◆ **Your task**
Wherever a line in the records below contains "worn", copy that line.
== Exercise data ==
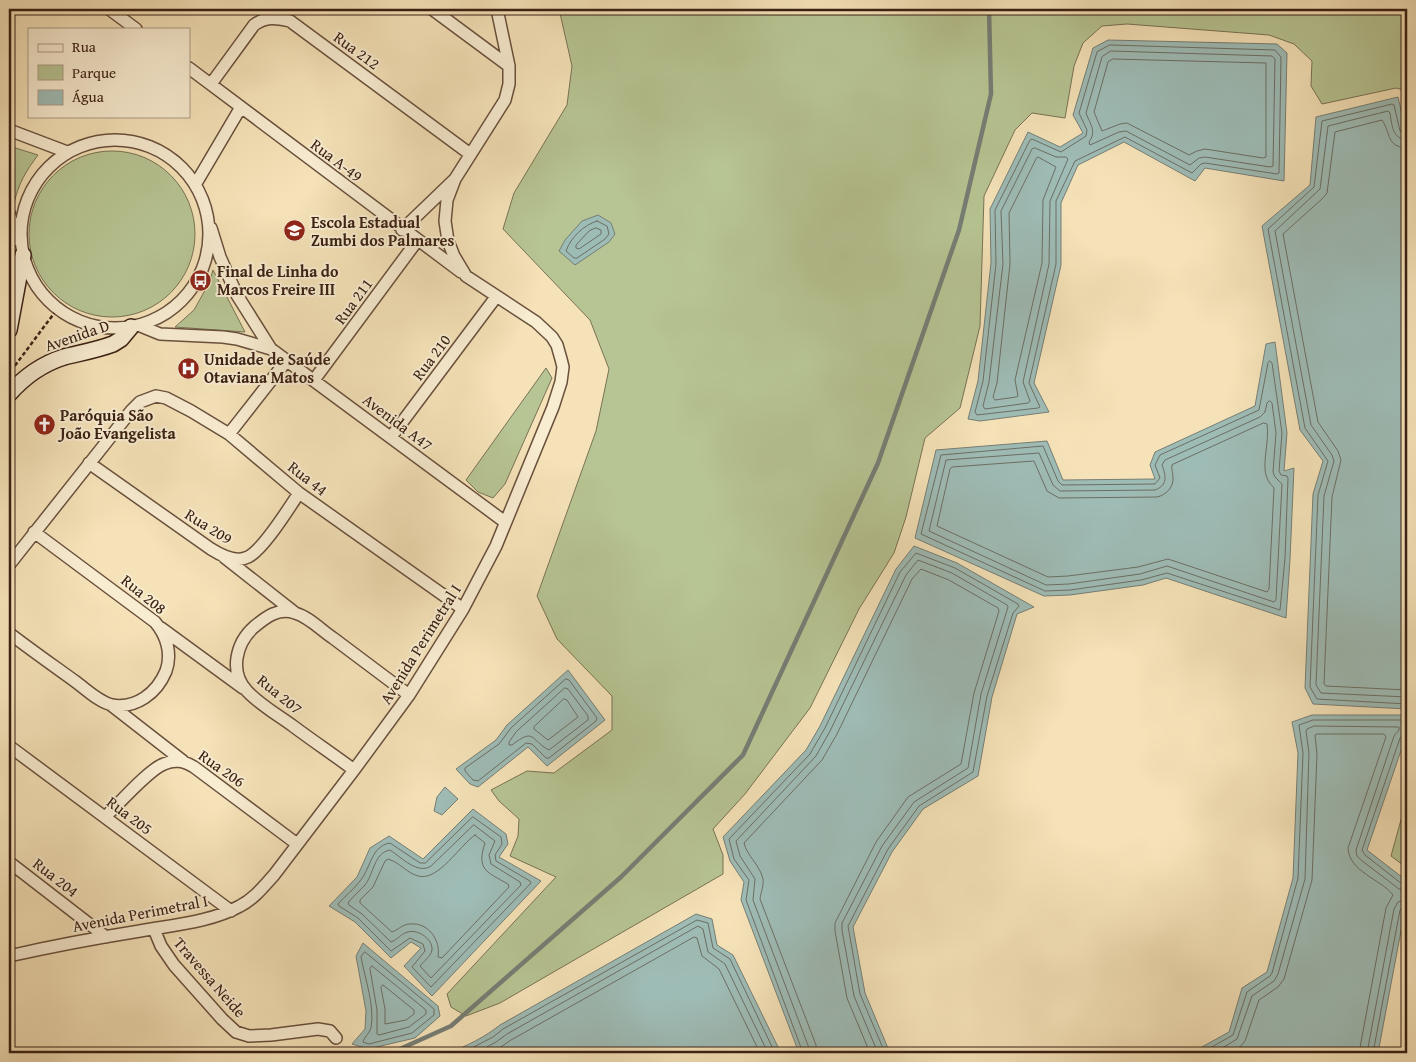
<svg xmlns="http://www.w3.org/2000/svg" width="1416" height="1062" viewBox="0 0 1416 1062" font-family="'Gentium Book Plus',serif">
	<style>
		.green { fill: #b7c493; stroke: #787254 }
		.water { fill: #9ebcb6; stroke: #767e75 }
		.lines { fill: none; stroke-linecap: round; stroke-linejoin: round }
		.shore { stroke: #6c6e65; stroke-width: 1 }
		.stream { stroke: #767e75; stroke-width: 4.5 }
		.street-casing { stroke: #69503d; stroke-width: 14 }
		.secondary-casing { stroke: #3a2014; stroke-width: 18 }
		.path { stroke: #3a2014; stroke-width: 2.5; stroke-dasharray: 4 2.5; stroke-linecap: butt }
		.street { stroke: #f8ecd1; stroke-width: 11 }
		.secondary { stroke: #f8ecd1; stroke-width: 15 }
		.labels { text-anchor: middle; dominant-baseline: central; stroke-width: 4; stroke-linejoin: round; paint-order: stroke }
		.street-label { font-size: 16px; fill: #3a2014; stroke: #f8ecd1 }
		.poi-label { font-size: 16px; font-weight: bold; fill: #3a2014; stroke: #f8ecd1; text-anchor: start }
	</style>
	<rect width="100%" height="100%" fill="#f5e2b8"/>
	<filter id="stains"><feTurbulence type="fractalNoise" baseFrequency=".004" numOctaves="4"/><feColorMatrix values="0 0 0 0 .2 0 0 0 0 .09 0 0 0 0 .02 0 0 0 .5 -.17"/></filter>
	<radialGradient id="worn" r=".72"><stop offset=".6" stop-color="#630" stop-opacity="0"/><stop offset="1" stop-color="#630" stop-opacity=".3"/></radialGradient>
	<path class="green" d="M559,9H1407V91L1396,88L1322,104L1311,86L1312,61L1294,44L1269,35L1127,24L1102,26L1083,43L1074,66L1065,118L1032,113L1015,130L984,196L980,326L960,408L925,438L906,517L894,553L859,609L810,708L745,794L713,829L723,855V874L500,1003L466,1016L451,1007L447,994L556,877L510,856L518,836L519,819L499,801L491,790L527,771L554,773L612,730V696L557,639L537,596L596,431L609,369L590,320L503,229L514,193L567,105L572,66Z
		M9,146L38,155C26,171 18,184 14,204L9,194Z
		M29 234a83 83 0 1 1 166 0a83 83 0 1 1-166 0Z
		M213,270L245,332L175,327L194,310L209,283Z
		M546,368L552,378L505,484L493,498L478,492L466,480Z
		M1407,798V868L1391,856Z"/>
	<path class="water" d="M1108,40L1277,44L1287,53L1284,181L1205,168L1195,181L1124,142L1078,165L1061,203V265L1034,383L1049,412L980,421L968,419L978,381L991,263L990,209L1028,132L1060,147L1083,133L1073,115L1093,48Z
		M1398,97L1407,136V709L1313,704L1305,688L1313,494L1323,461L1300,430L1262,226L1310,185L1316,117Z
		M598,215L611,223L615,234L609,242L575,265L559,251L565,240L582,221Z
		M1275,342L1287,433L1284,471L1294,468L1290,559L1286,618L1166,578L1143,585L1070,595L1044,596L915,538L936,450L1047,441L1063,480L1155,479L1150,465L1155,452L1255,406L1266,344Z
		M914,546L957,563L1034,607L1017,614L992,697L978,776L923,809L892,852L853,927L865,993L890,1053H799L741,900L744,882L730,861L723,837L806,750L820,726L896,569Z
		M568,670L605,720L547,766L528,747L478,787L470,784L456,769L496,740L507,725Z
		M1312,715H1407V733L1367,850L1407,881V899L1378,1053H1191L1229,1032L1242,988L1267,972L1293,878L1298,753L1292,722Z
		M445,787L458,799L442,815L434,811L437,797Z
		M473,809L506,834L508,844L499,857L541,881L432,996L404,966L421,948L411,942L391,958L355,922L329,906L357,877L370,848L389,836L423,859Z
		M696,914L712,919L717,945L733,955L781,1053H448C467,1046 485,1037 500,1025Z
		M363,943L438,1006L440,1016L415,1038L368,1049L352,1044L365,1029L366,1011L356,956Z"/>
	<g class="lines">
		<path class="shore" d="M1110,45L1275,50L1281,57L1279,173L1277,174L1205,163L1201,164L1192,173L1125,137L1075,161L1056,201V264L1029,383L1040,407L1038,408L977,415L975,412L983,381L996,264L995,210L1030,140L1032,139L1061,152L1086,136L1087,130L1079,113L1097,52Z
			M1111,51L1272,56L1275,59L1273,166L1270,167L1205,157L1199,158L1190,165L1126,131L1119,132L1090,145L1089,142C1097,131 1090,124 1086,113L1102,57Z
			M1113,59L1266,63V157L1263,158L1205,149L1197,151L1189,155L1127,123L1120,124L1102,131L1094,112L1108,62Z
			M1407,134H1403L1400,131L1394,105L1392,104L1322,121L1314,187L1268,229L1305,428L1328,461L1318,495L1310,687L1317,699L1407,704
			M1407,140C1392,139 1392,125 1390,113L1388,111L1328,126L1320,189L1275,231L1311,425L1332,455L1334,461L1324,496L1316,685L1321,693L1407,697
			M1035,148L1056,157H1066L1068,159L1050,201L1049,264L1023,382L1030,401L1028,403L985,409L983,406L989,382L1003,264L1001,211L1032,149Z
			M1407,148C1386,147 1391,133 1382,120L1335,132L1327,193L1322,199L1283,234L1318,422L1338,451L1341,460L1332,497L1324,684L1326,686L1407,690
			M1038,157L1056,167L1043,200L1042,263L1015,380L1018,396L1016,397L995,400L993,397L997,383L1010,264L1009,213L1036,159Z
			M597,221L607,226L609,234L605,239L577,258H574L566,251C571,237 584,225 597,221Z
			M596,228L601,230V234L579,249L576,248V245L589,231Z
			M1270,361L1272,363L1282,433L1279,471L1281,475L1287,476L1288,478L1285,558L1280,610L1167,573L1141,580L1070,590L1045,591L921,534L941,455L1043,446L1058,481L1062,485L1155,484L1160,478L1155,465L1160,455L1259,410L1268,363Z
			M1270,401L1272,403L1276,433L1273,472L1275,477L1282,484L1276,600L1274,602L1167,566L1140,574L1069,584L1046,585L929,531L946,460L1039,453L1053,485L1060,491L1155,490C1168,485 1166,476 1162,465L1165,460L1260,417L1265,412L1267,403Z
			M1264,423L1267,424C1270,440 1261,465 1267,478C1268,482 1272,485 1274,488L1269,589L1267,592L1168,559L1138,567L1068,576L1048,577L937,526L950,469L952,467L1034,461L1047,491L1059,498L1157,497C1166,495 1174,487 1173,477C1173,472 1171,469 1172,465Z
			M566,679L569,680L597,718L596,721L549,758H546L532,744L526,743L478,781L473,780L465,771V768L499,744L511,728Z
			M565,688L568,689L588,716V720L549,750C530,740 535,727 512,745H509V742L516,732Z
			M564,699L567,700L578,717L548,740L534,729V727Z
			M1407,734L1403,735L1400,738L1362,850L1365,855L1402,884L1407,885
			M473,817L501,837L502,844L495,855L496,861L530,881L531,883L431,987L412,967L425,951L423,944L410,938L391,951L358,918L339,906L338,904C345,896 354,889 360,881C371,868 371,846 390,843L420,863H425Z
			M474,825L495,841L489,855L491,864L520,882L521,885L431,978L420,966C424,961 431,956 432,950C433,939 418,929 408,932C402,933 397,940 391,942L362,914L349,905L348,903C353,896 360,891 365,885C374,873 374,853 390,850C402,858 418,875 431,866Z
			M475,835L485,843C476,870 487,872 508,884L509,887L442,958L438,957C441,940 428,922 410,924C403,924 398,930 392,932L360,903V900L373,887L385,861L388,859C399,862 407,873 418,876C438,882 460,845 475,835Z
			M365,952L434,1009V1015L412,1033L369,1044L363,1042C364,1037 369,1034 371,1028C375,1006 365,979 361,957Z
			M372,966L426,1010V1014L409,1027L379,1035L377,1034V1010L370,969Z
			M383,985L414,1010V1014L406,1020L385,1024V1009L381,988Z
			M462,1053L493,1037L503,1029L697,920L708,923L713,948L730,959L775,1053
			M476,1053L496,1042L507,1034L698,926L703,929L708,952L725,964L768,1053
			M492,1053L511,1040L694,937L697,938L702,956L719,969L760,1053
			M803,1053L746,900L749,880L734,859L729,839L810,754L825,728L900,572L916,553L955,568L1018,604L1019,606L1013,613L987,696L973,772L919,806L888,849L848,926L860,994L885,1053
			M809,1053V1048L753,900L755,879L740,856L736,841L816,756L830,731L906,575L918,560L952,573L1007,605L1008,607L981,694L968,768L914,802L882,846L842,923V930L854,996L878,1053
			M817,1053L816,1045L760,899C761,892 764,885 763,879C760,865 747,856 744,843L822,760L837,734L912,579L921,569L949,580L998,608L999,611L974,693L961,764L908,797L876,842L835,923V931L847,998L870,1053
			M1201,1053L1233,1035L1247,992L1270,976L1272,973L1298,878L1303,753L1299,725L1313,720H1407
			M1214,1053L1237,1039L1252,996L1274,981L1278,974L1305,879L1309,753L1306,731L1307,729L1314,726L1399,727V730L1394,736L1356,850L1357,856L1361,860L1399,889L1407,891
			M1229,1053L1240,1047L1245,1041L1259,1000L1278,987L1284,979L1312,880L1317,754L1315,735L1317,734H1384L1386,737L1348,848C1349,872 1381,879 1393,895L1386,908L1359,1053
			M1367,1053L1394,909L1398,902L1407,899
			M1373,1053L1400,910L1403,907L1407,906"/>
		<path class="stream" d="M391,1053L451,1026L621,877L743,755L878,463L959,230L991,94L989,9"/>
		<defs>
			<path id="street" d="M109,9L136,29
				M432,9L509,66
				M189,68L461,272
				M211,84L254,25C266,16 276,18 290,21L470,154
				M9,130L67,152
				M21 234a94 94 0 1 1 188 0a94 94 0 1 1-188 0Z
				M195,185L241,107
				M9,213L18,240
				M211,228L220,257L237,295L271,349
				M402,230L455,179L505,100L509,84V66L497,9
				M138,325L160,334L223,337L237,339L271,349L505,522
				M314,380L417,241
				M229,434L287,360
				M391,437L496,297
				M89,463L211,549C222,556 236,563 248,557C263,550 289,508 299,493
				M224,557L294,612
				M9,565L131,411L140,402L156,396L166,398L191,411L229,434L299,493L463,609
				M161,628L243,688
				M9,633C31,650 54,666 76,682C87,690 99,702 112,705C136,709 157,693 166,671C172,654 167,636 155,622L34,532
				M111,705L183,761
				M9,746L231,911
				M354,770C334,755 313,741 293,726C278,715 260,705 247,691C229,672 236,643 254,627C266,617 279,607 295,613C309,617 321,630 333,638C358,657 384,676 409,695
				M105,817C118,805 149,769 164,764C175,759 184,761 194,767L297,844
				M9,862L106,937
				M154,929L161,946L174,965L222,1019L236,1032L249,1036L271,1035L318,1029L330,1031L336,1038
				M9,956C53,946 96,938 140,931C173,925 211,922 240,906C254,899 264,886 274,875L354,770L409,695L463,609L496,546L553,407L561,382L563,367L561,359L557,345L552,337L536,322L466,276L454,256L448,241L445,221L447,200L455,179"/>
			<path id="secondary" d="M9,330L23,255
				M9,394C24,377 42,364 64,357C80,353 97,350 113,344L121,339L131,327"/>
		</defs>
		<use href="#street" class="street-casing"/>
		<use href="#secondary" class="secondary-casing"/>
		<path class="path" d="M11,371L58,308"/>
		<use href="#street" class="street"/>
		<use href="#secondary" class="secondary"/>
	</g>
	<defs>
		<symbol id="school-disc" viewBox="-11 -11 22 22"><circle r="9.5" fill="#8f2418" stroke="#f8ecd1"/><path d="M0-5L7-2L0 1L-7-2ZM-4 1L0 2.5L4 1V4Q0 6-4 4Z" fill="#fff"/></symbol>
		<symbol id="bus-disc" viewBox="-11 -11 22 22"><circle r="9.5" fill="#8f2418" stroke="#f8ecd1"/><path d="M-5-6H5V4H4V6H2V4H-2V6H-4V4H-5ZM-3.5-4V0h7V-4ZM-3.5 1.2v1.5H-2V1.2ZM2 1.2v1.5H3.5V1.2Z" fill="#fff"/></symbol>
		<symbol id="hospital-disc" viewBox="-11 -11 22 22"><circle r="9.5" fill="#8f2418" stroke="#f8ecd1"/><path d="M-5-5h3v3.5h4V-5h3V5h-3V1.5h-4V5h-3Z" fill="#fff"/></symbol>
		<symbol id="church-disc" viewBox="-11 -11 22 22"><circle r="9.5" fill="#8f2418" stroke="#f8ecd1"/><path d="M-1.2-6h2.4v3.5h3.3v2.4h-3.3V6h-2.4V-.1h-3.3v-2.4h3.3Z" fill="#fff"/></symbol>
	</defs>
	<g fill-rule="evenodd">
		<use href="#school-disc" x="282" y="218" width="25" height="25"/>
		<use href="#bus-disc" x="188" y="268" width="25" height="25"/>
		<use href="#hospital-disc" x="176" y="356" width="25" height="25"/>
		<use href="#church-disc" x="32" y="412" width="25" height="25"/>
	</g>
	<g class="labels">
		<g class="street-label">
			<text transform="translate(357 50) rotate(36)">Rua 212</text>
			<text transform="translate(337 160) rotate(37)">Rua A-49</text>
			<text transform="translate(353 301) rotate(-54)">Rua 211</text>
			<text transform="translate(77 335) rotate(-19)">Avenida D</text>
			<text transform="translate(431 357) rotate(-53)">Rua 210</text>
			<text transform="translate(398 422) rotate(37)">Avenida A47</text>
			<text transform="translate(308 478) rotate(38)">Rua 44</text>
			<text transform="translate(209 526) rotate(32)">Rua 209</text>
			<text transform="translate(144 594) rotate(39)">Rua 208</text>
			<text transform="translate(420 644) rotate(-58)">Avenida Perimetral I</text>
			<text transform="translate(280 694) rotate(39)">Rua 207</text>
			<text transform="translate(222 768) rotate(35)">Rua 206</text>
			<text transform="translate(130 815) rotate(37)">Rua 205</text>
			<text transform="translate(56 877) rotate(38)">Rua 204</text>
			<text transform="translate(140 913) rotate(-11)">Avenida Perimetral I</text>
			<text transform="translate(210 977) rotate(49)">Travessa Neide</text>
		</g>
		<g class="poi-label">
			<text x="311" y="222">Escola Estadual<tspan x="311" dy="18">Zumbi dos Palmares</tspan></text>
			<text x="217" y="271">Final de Linha do<tspan x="217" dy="18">Marcos Freire III</tspan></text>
			<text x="204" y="359">Unidade de Saúde<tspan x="204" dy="18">Otaviana Matos</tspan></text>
			<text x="60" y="415">Paróquia São<tspan x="60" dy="18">João Evangelista</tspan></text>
		</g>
	</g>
	<rect width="1416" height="1062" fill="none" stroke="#f5e2b8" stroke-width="30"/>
	<rect x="10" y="10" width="1396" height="1042" fill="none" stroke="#3a2014" stroke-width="2.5"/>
	<rect x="15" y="15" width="1386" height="1032" fill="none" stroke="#3a2014"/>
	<rect x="28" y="28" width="162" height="90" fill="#f8ecd1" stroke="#ac9a85"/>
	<rect x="38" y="44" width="25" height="8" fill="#f8ecd1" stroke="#ac9a85"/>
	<text x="72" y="52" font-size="15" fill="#3a2014">Rua</text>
	<rect x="38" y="65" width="25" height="15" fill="#b7c493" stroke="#ac9a85"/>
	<text x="72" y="78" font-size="15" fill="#3a2014">Parque</text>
	<rect x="38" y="90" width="25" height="15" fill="#9ebcb6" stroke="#ac9a85"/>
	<text x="72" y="102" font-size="15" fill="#3a2014">Água</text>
	<rect width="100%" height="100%" filter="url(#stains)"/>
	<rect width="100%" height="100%" fill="url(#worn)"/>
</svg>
===
◆ **Output**
	<radialGradient id="worn" r=".72"><stop offset=".6" stop-color="#630" stop-opacity="0"/><stop offset="1" stop-color="#630" stop-opacity=".3"/></radialGradient>
	<rect width="100%" height="100%" fill="url(#worn)"/>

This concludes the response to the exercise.